Об автобиографичности «Дьявола», а также «Воскресения» незадолго до смерти Толстой сам говорил П. И. Бирюкову.

Бирюков так передает слова Толстого: «Вот вы пишете про меня всё хорошее. Это неверно и неполно. Надо писать и дурное. В молодости я вел очень дурную жизнь, и два события этой жизни особенно и до сих пор мучают меня. И я вам, как биографу, говорю это и прошу вас это написать в моей биографии. Эти события были: связь с крестьянской женщиной из нашей деревни, до моей женитьбы, — на это есть намек в моем рассказе «Дьявол». Второе — это преступление, которое я совершил с горничной Гашей, жившей в доме моей тетки. Она была невинна, я ее соблазнил, ее прогнали, и она погибла».[447]

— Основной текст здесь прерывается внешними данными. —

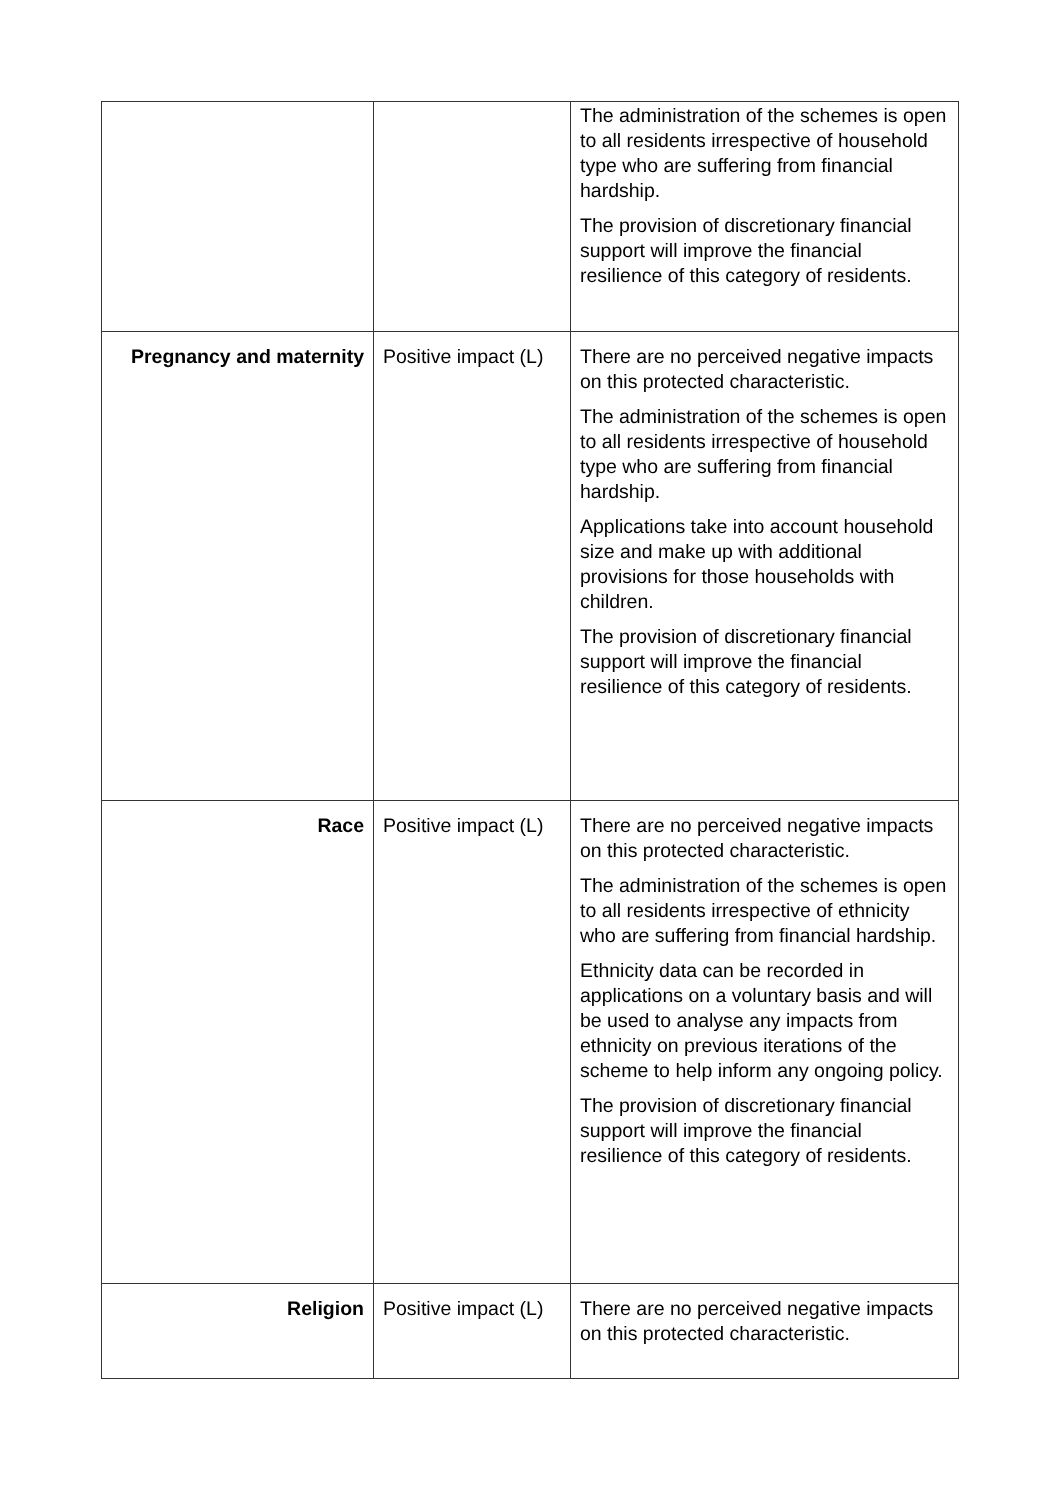| | | The administration of the schemes is open to all residents irrespective of household type who are suffering from financial hardship. The provision of discretionary financial support will improve the financial resilience of this category of residents. |
| Pregnancy and maternity | Positive impact (L) | There are no perceived negative impacts on this protected characteristic. The administration of the schemes is open to all residents irrespective of household type who are suffering from financial hardship. Applications take into account household size and make up with additional provisions for those households with children. The provision of discretionary financial support will improve the financial resilience of this category of residents. |
| Race | Positive impact (L) | There are no perceived negative impacts on this protected characteristic. The administration of the schemes is open to all residents irrespective of ethnicity who are suffering from financial hardship. Ethnicity data can be recorded in applications on a voluntary basis and will be used to analyse any impacts from ethnicity on previous iterations of the scheme to help inform any ongoing policy. The provision of discretionary financial support will improve the financial resilience of this category of residents. |
| Religion | Positive impact (L) | There are no perceived negative impacts on this protected characteristic. |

В первом случае Толстой имеет в виду связь с замужней крестьянкой Аксиньей Базыкиной. Об этой связи — записи в его дневниках 1858—1860 гг., иногда с подробностями, через много лет затем повторенными в повести. Так, в дневнике под 10—13 мая 1858 г. записано: «Чудный Троицын день.[448] Вянущая черемуха в корявых рабочих руках, захлебывающийся голос Вас[илия] Дав[ыдкина]. Видел мельком А[ксинью]. Очень хороша. Все эти дни ждал тщетно. Нынче в большом старом лесу.[449] Сноха. Я дурак, скотина. Красный загар, глаза... Я влюблен, как никогда в жизни. Нет другой мысли. Мучаюсь. Завтра все силы». Как в повести влечение Иртенева к Степаниде сменяется равнодушием к ней, с тем чтобы потом вновь вспыхнуть с непреодолимой силой, так и в личной жизни Толстого на смену влечения к Аксинье приходит чувство постылости и даже отвращения к ней, и потом вновь наступает обратный прилив страстной влюбленности в нее. 15—16 июня того же 1858 г. в дневнике записано: «Имел А[ксинью]. Она мне постыла»; через год почти, 3 мая 1859 г., такая запись: «Об А[ксинье] вспоминаю только с отвращением, о плечах». 28 мая того же года в дневнике глухая запись: «А[ксинья] уходила к Тройце. Сейчас ее видел». Но еще через пять месяцев, 9 октября 1859 г., там же записано: «А[ксинью] продолжаю видать исключительно. Наконец, 25 и 26 мая 1860 г. в дневнике читаем: «Ее не видал. Но вчера... Мне даже страшно становится, как она мне близка. Ее нигде нет — искал. Уже не чувство оленя, а мужа к жене.[450] Странно, стараюсь возобновить бывшее чувство пресыщенности и не могу. Равнодушие трудовое, непреодолимое больше всего возбуждает это чувство». Почти через пятьдесят лет, 9 июля 1908 г., в своем интимном дневнике сказав о том, что самые темные стороны его поведения, относящиеся к половой жизни, не будут упомянуты его биографами, Толстой продолжает: «И так до связи с крестьянкой Ак[синьей] — она жива!»[451] 13 июня 1909 г. он записал в записной книжке: «Посмотрел на босые ноги, вспомнил Акс[инью], то, что она жива, и, говорят, Ерм[ил] мой сын,[452] и я не прошу у нее прощенья, не покаялся, не каюсь каждый час и смею осуждать других».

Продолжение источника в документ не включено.